In years past, cryptocurrency enthusiasts who correctly navigated the volatile ups and downs of the market could net a lot of money without paying a dime in taxes. Those days are over. The US Department of the Treasury and Internal Revenue Service (IRS) have announced new rules to ensure crypto traders pay taxes on their digital assets.
Going forward, cryptocurrency exchanges that operate in the US must provide traders with tax documentation. They also have to report that same information to the federal government, so the IRS will know how much the taxpayer owes. This is the IRS, though, so it won’t actually tell you how much you owe. Like all other taxpayers, crypto traders still have to file taxes and hope they get the math right. If not, the IRS will be very cross.
Crypto fans should have what they need to pay the right taxes, though. The new Treasury rules will require cryptocurrency exchanges to provide users with a new document, form 1099-DA. The “DA” stands for digital asset. The IRS hopes that by standardizing reporting, it can reduce headaches for taxpayers and also ensure accurate payments.
“By implementing the law’s reporting requirements, these final regulations will help taxpayers more easily pay taxes owed under current law, while reducing tax evasion by wealthy investors,” said Aviva Aron-Dine, the current acting Secretary for Tax Policy at the Treasury Department.

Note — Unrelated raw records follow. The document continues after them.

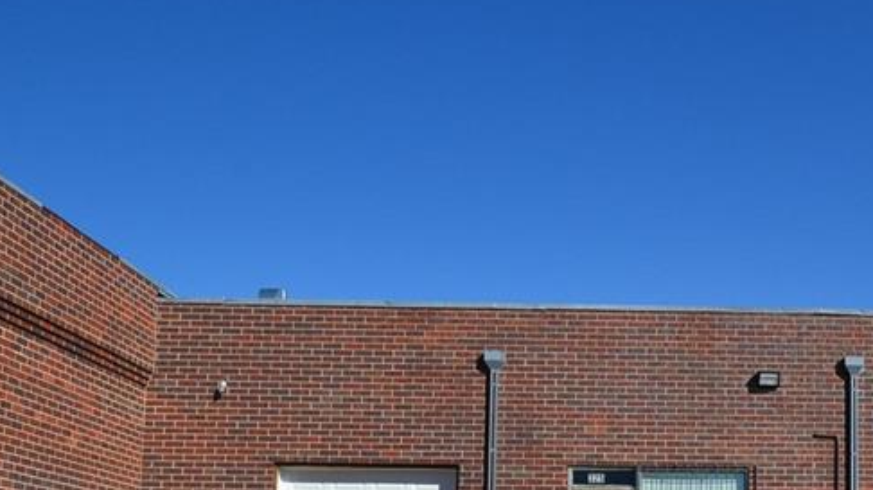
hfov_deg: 36.9
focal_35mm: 53
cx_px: 769
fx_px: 1226
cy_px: 474
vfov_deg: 21.9
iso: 320
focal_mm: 16
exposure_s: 1/500
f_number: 11
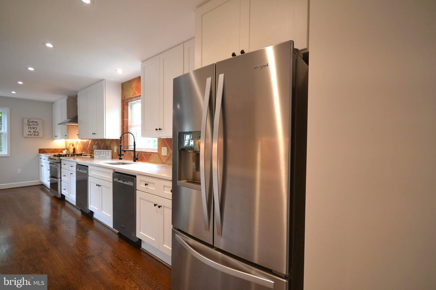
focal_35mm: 15
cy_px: 145
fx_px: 182
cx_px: 218
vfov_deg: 77.3
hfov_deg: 100.4
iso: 640
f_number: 4
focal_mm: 10
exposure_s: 1/60
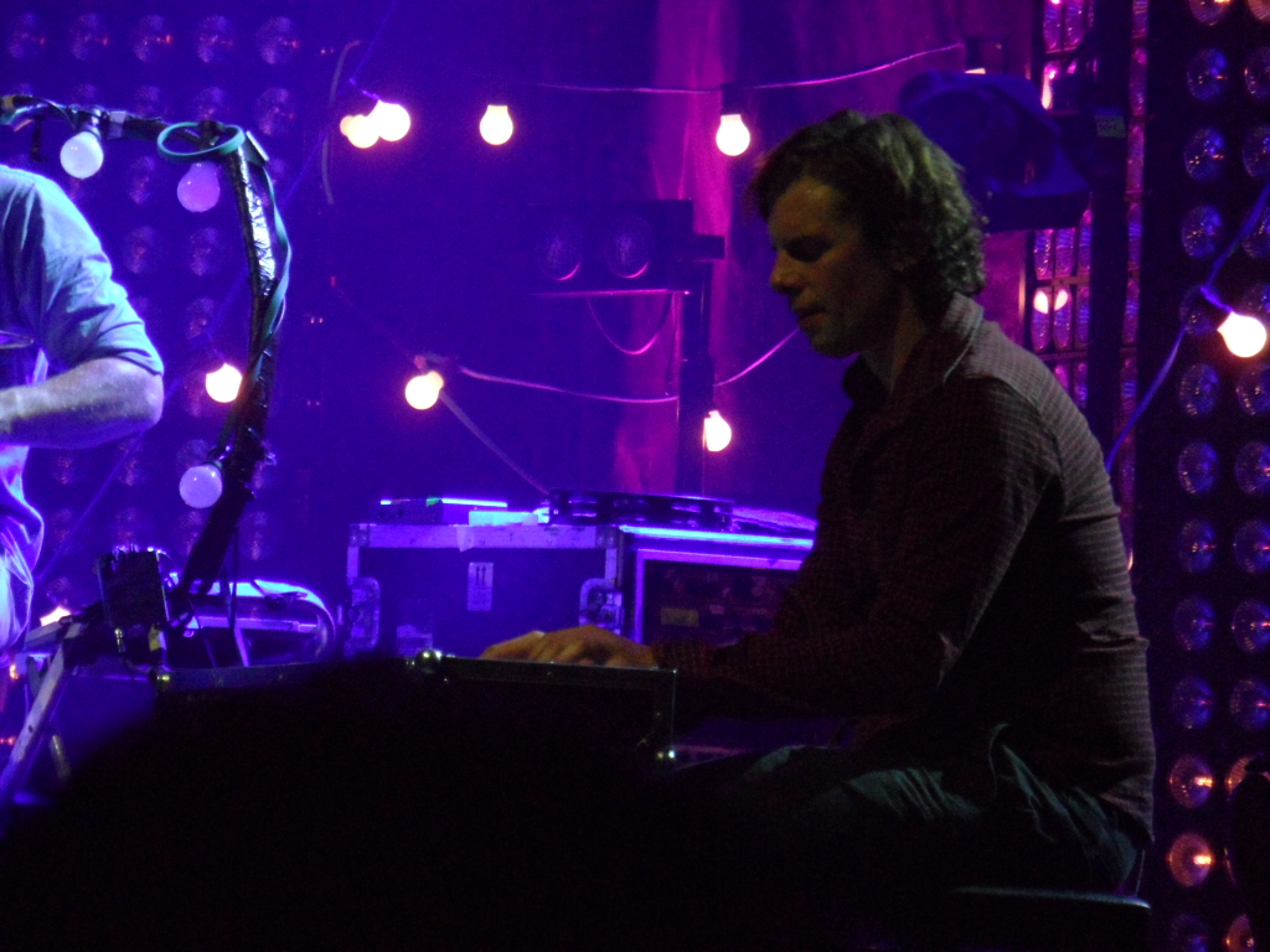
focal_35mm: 300
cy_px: 476
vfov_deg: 5.0
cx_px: 635
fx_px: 11006
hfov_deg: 6.6
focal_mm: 49.4
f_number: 5.4
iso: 800
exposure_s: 1/45
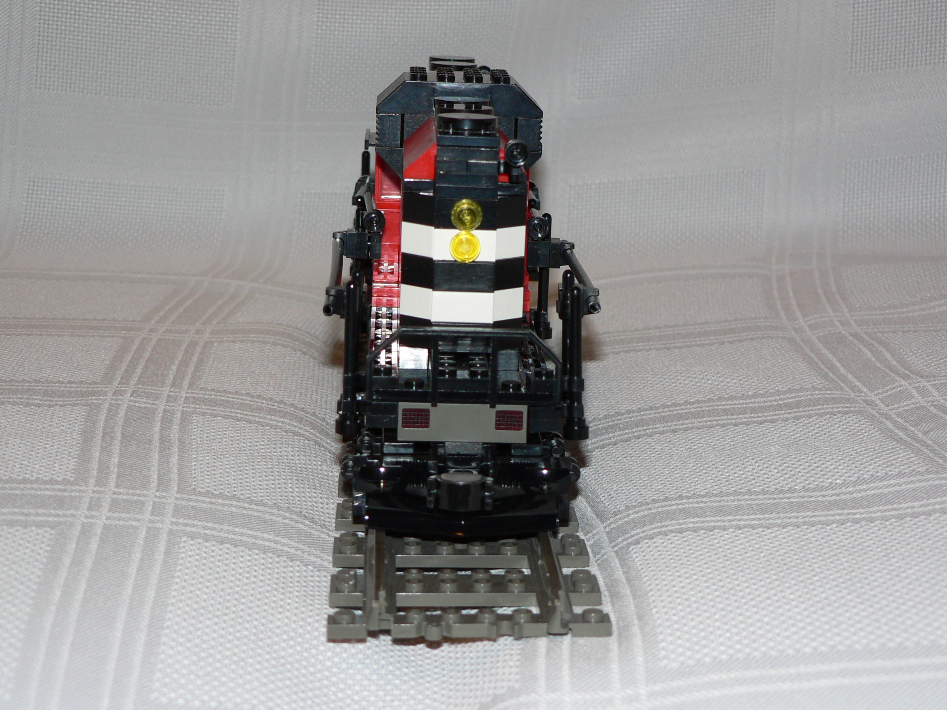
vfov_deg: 18.4
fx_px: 2189
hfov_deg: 24.4
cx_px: 474
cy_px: 355
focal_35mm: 80
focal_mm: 13.7
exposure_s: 1/60
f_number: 3.2
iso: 100
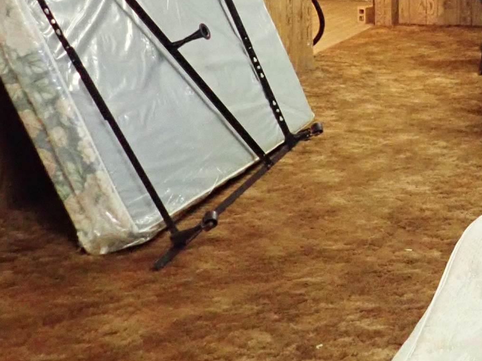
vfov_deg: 18.6
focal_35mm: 76
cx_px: 533
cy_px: -36
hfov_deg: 24.0
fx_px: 1058
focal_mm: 4.5
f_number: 2
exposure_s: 1/25
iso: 800
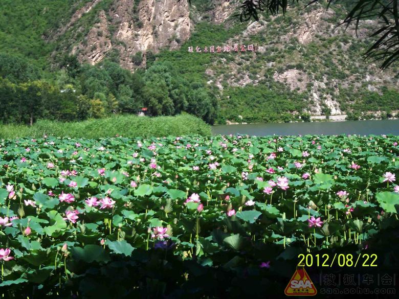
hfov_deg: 16.8
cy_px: 150
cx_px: 200
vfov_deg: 12.7
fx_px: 1349
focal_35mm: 117
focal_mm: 19.2
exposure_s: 1/200
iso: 50
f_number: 4.4
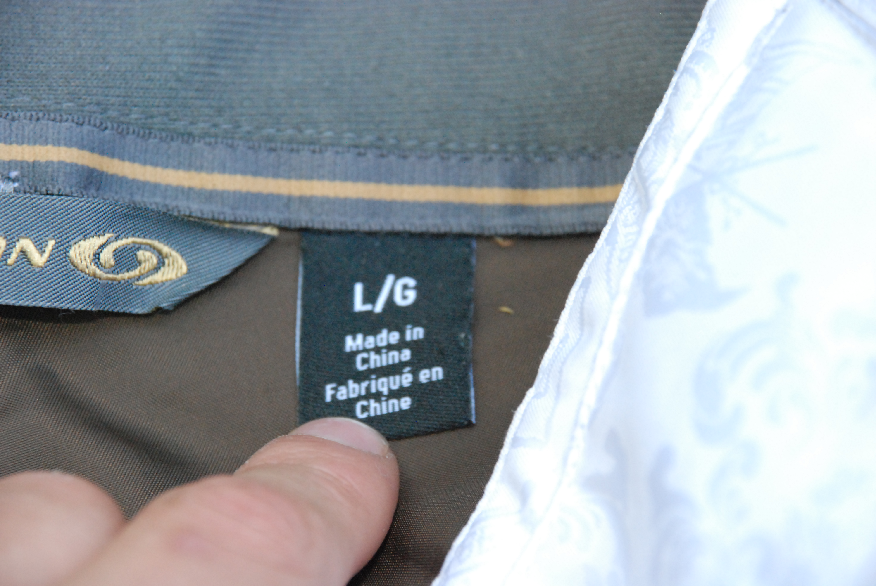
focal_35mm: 202
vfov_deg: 6.8
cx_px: 438
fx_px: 4933
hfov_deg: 10.1
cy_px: 293
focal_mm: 135
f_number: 8
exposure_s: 1/200
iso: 1600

Importantly, these rules only apply to centralized cryptocurrency exchanges like Coinbase. Decentralized exchanges (DEX) will be governed by separate rules that have not yet been unveiled. Policy watchers expect that to happen later in 2024.

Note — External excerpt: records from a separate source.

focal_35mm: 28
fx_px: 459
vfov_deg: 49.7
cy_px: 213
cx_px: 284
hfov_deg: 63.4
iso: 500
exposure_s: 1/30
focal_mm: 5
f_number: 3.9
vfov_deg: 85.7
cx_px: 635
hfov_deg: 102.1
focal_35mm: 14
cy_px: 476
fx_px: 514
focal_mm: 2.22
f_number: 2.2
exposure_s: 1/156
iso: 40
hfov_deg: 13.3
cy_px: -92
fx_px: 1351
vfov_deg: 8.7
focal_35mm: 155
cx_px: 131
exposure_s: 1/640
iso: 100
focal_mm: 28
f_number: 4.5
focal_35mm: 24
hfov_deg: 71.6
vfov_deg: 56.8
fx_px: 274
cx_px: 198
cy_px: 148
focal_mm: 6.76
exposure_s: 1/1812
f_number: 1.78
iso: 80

The rules go into effect next year, so the first time users see 1099-DA will be in early 2026. Crypto transactions in 2024 will not be subject to the same reporting requirements, although you are still supposed to be paying taxes on crypto earnings. Things will be very different when people file taxes in 2026, though. This may be the end of an era, but only if the government can enforce its rules.